EXERCISE GOAL> Reproduce all the items, renaming every "MoSGrid" to "MolGrid" and changing nothing else. Omit the pictures from your answer.

RECORDED DATA>
________________________
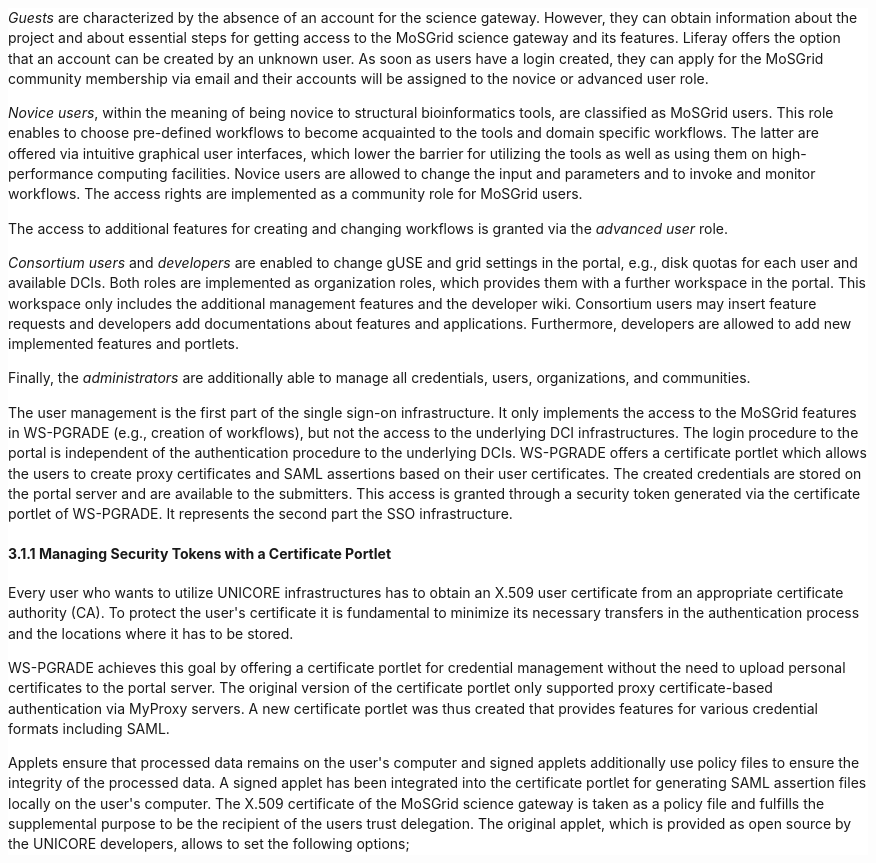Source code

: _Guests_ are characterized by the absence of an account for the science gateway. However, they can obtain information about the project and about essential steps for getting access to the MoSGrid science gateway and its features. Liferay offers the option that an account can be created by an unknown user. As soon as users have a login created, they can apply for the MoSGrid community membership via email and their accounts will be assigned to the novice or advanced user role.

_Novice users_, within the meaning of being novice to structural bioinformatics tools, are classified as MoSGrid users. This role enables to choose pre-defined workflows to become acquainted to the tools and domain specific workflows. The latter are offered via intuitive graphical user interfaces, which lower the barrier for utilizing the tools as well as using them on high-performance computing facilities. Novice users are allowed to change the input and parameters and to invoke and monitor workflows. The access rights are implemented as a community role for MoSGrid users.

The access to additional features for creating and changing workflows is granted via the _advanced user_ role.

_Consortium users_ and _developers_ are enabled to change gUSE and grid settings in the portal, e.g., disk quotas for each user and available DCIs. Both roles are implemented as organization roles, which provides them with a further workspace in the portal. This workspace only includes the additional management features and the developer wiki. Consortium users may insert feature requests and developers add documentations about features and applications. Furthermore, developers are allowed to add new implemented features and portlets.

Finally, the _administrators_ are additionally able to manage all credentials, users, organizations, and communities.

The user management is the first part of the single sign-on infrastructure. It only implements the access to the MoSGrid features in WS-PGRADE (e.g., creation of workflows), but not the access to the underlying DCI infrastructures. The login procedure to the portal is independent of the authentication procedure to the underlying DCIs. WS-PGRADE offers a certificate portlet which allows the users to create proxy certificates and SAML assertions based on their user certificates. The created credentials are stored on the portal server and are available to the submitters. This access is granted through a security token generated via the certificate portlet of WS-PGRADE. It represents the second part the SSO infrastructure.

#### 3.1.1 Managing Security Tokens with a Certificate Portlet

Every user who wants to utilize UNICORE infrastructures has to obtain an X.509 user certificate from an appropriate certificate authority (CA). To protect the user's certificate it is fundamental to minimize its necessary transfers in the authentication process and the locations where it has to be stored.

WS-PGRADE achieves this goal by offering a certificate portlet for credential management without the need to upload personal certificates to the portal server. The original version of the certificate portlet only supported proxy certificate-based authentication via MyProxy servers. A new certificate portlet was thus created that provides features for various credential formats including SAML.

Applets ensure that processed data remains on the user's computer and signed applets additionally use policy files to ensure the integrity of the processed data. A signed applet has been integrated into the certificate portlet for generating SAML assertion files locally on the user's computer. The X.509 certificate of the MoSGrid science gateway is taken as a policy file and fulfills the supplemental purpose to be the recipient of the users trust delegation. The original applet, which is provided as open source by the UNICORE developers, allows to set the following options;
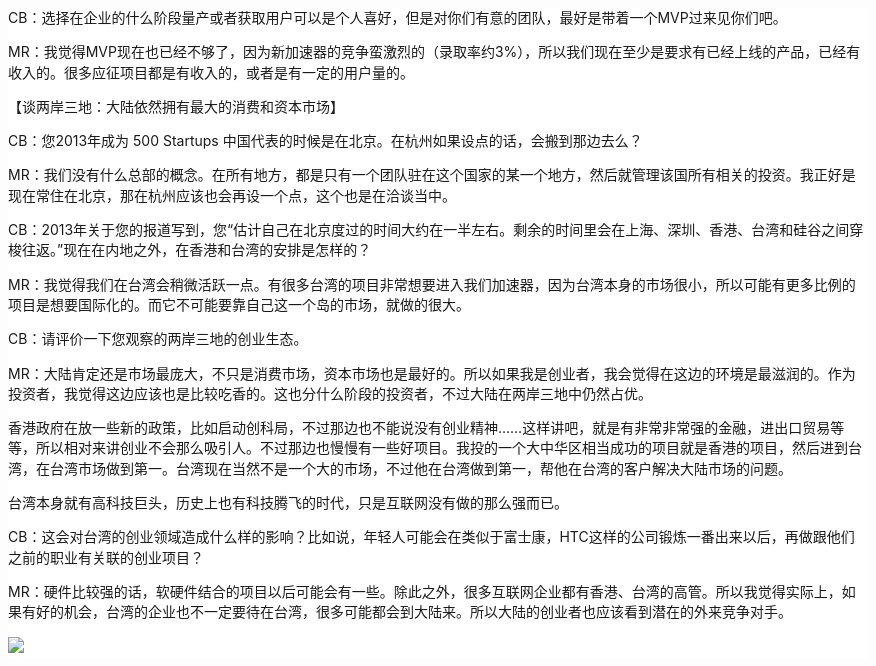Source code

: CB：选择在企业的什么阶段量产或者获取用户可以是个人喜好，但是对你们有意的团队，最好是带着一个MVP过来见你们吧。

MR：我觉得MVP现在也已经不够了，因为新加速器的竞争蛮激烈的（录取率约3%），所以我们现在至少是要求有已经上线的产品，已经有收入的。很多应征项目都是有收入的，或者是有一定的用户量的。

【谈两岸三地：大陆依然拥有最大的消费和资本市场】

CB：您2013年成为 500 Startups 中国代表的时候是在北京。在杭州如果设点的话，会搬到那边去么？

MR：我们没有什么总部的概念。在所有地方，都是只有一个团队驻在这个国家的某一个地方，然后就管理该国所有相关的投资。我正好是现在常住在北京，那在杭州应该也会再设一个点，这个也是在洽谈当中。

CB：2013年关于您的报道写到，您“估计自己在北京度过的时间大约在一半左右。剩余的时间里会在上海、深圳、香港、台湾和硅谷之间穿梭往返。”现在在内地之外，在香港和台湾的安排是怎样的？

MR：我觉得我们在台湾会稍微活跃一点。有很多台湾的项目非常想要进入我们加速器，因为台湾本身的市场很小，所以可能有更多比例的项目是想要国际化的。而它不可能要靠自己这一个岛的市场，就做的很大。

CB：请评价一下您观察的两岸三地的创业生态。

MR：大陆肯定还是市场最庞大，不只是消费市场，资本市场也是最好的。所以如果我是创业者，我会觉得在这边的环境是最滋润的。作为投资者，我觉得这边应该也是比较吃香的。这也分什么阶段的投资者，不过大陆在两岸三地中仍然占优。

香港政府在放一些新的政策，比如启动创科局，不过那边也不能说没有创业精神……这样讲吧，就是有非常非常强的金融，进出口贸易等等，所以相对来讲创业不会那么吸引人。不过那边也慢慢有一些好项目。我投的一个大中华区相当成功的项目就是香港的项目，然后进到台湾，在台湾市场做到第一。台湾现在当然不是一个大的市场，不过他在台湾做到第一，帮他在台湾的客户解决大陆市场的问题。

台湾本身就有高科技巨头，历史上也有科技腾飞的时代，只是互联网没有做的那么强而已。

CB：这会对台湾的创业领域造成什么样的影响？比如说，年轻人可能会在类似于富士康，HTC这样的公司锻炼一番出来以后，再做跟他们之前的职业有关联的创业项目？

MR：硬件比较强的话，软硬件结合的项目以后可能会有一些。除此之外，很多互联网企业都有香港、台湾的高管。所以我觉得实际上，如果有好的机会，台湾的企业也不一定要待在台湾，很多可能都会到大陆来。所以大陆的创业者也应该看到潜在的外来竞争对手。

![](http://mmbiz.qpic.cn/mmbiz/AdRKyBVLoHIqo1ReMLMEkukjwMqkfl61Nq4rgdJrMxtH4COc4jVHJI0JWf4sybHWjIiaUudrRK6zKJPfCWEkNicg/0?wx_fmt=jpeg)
________________________
REPLY TO THE TASK>
Source code

: _Guests_ are characterized by the absence of an account for the science gateway. However, they can obtain information about the project and about essential steps for getting access to the MolGrid science gateway and its features. Liferay offers the option that an account can be created by an unknown user. As soon as users have a login created, they can apply for the MolGrid community membership via email and their accounts will be assigned to the novice or advanced user role.

_Novice users_, within the meaning of being novice to structural bioinformatics tools, are classified as MolGrid users. This role enables to choose pre-defined workflows to become acquainted to the tools and domain specific workflows. The latter are offered via intuitive graphical user interfaces, which lower the barrier for utilizing the tools as well as using them on high-performance computing facilities. Novice users are allowed to change the input and parameters and to invoke and monitor workflows. The access rights are implemented as a community role for MolGrid users.

The access to additional features for creating and changing workflows is granted via the _advanced user_ role.

_Consortium users_ and _developers_ are enabled to change gUSE and grid settings in the portal, e.g., disk quotas for each user and available DCIs. Both roles are implemented as organization roles, which provides them with a further workspace in the portal. This workspace only includes the additional management features and the developer wiki. Consortium users may insert feature requests and developers add documentations about features and applications. Furthermore, developers are allowed to add new implemented features and portlets.

Finally, the _administrators_ are additionally able to manage all credentials, users, organizations, and communities.

The user management is the first part of the single sign-on infrastructure. It only implements the access to the MolGrid features in WS-PGRADE (e.g., creation of workflows), but not the access to the underlying DCI infrastructures. The login procedure to the portal is independent of the authentication procedure to the underlying DCIs. WS-PGRADE offers a certificate portlet which allows the users to create proxy certificates and SAML assertions based on their user certificates. The created credentials are stored on the portal server and are available to the submitters. This access is granted through a security token generated via the certificate portlet of WS-PGRADE. It represents the second part the SSO infrastructure.

#### 3.1.1 Managing Security Tokens with a Certificate Portlet

Every user who wants to utilize UNICORE infrastructures has to obtain an X.509 user certificate from an appropriate certificate authority (CA). To protect the user's certificate it is fundamental to minimize its necessary transfers in the authentication process and the locations where it has to be stored.

WS-PGRADE achieves this goal by offering a certificate portlet for credential management without the need to upload personal certificates to the portal server. The original version of the certificate portlet only supported proxy certificate-based authentication via MyProxy servers. A new certificate portlet was thus created that provides features for various credential formats including SAML.

Applets ensure that processed data remains on the user's computer and signed applets additionally use policy files to ensure the integrity of the processed data. A signed applet has been integrated into the certificate portlet for generating SAML assertion files locally on the user's computer. The X.509 certificate of the MolGrid science gateway is taken as a policy file and fulfills the supplemental purpose to be the recipient of the users trust delegation. The original applet, which is provided as open source by the UNICORE developers, allows to set the following options;
Source code

: CB：选择在企业的什么阶段量产或者获取用户可以是个人喜好，但是对你们有意的团队，最好是带着一个MVP过来见你们吧。

MR：我觉得MVP现在也已经不够了，因为新加速器的竞争蛮激烈的（录取率约3%），所以我们现在至少是要求有已经上线的产品，已经有收入的。很多应征项目都是有收入的，或者是有一定的用户量的。

【谈两岸三地：大陆依然拥有最大的消费和资本市场】

CB：您2013年成为 500 Startups 中国代表的时候是在北京。在杭州如果设点的话，会搬到那边去么？

MR：我们没有什么总部的概念。在所有地方，都是只有一个团队驻在这个国家的某一个地方，然后就管理该国所有相关的投资。我正好是现在常住在北京，那在杭州应该也会再设一个点，这个也是在洽谈当中。

CB：2013年关于您的报道写到，您“估计自己在北京度过的时间大约在一半左右。剩余的时间里会在上海、深圳、香港、台湾和硅谷之间穿梭往返。”现在在内地之外，在香港和台湾的安排是怎样的？

MR：我觉得我们在台湾会稍微活跃一点。有很多台湾的项目非常想要进入我们加速器，因为台湾本身的市场很小，所以可能有更多比例的项目是想要国际化的。而它不可能要靠自己这一个岛的市场，就做的很大。

CB：请评价一下您观察的两岸三地的创业生态。

MR：大陆肯定还是市场最庞大，不只是消费市场，资本市场也是最好的。所以如果我是创业者，我会觉得在这边的环境是最滋润的。作为投资者，我觉得这边应该也是比较吃香的。这也分什么阶段的投资者，不过大陆在两岸三地中仍然占优。

香港政府在放一些新的政策，比如启动创科局，不过那边也不能说没有创业精神……这样讲吧，就是有非常非常强的金融，进出口贸易等等，所以相对来讲创业不会那么吸引人。不过那边也慢慢有一些好项目。我投的一个大中华区相当成功的项目就是香港的项目，然后进到台湾，在台湾市场做到第一。台湾现在当然不是一个大的市场，不过他在台湾做到第一，帮他在台湾的客户解决大陆市场的问题。

台湾本身就有高科技巨头，历史上也有科技腾飞的时代，只是互联网没有做的那么强而已。

CB：这会对台湾的创业领域造成什么样的影响？比如说，年轻人可能会在类似于富士康，HTC这样的公司锻炼一番出来以后，再做跟他们之前的职业有关联的创业项目？

MR：硬件比较强的话，软硬件结合的项目以后可能会有一些。除此之外，很多互联网企业都有香港、台湾的高管。所以我觉得实际上，如果有好的机会，台湾的企业也不一定要待在台湾，很多可能都会到大陆来。所以大陆的创业者也应该看到潜在的外来竞争对手。

![](http://mmbiz.qpic.cn/mmbiz/AdRKyBVLoHIqo1ReMLMEkukjwMqkfl61Nq4rgdJrMxtH4COc4jVHJI0JWf4sybHWjIiaUudrRK6zKJPfCWEkNicg/0?wx_fmt=jpeg)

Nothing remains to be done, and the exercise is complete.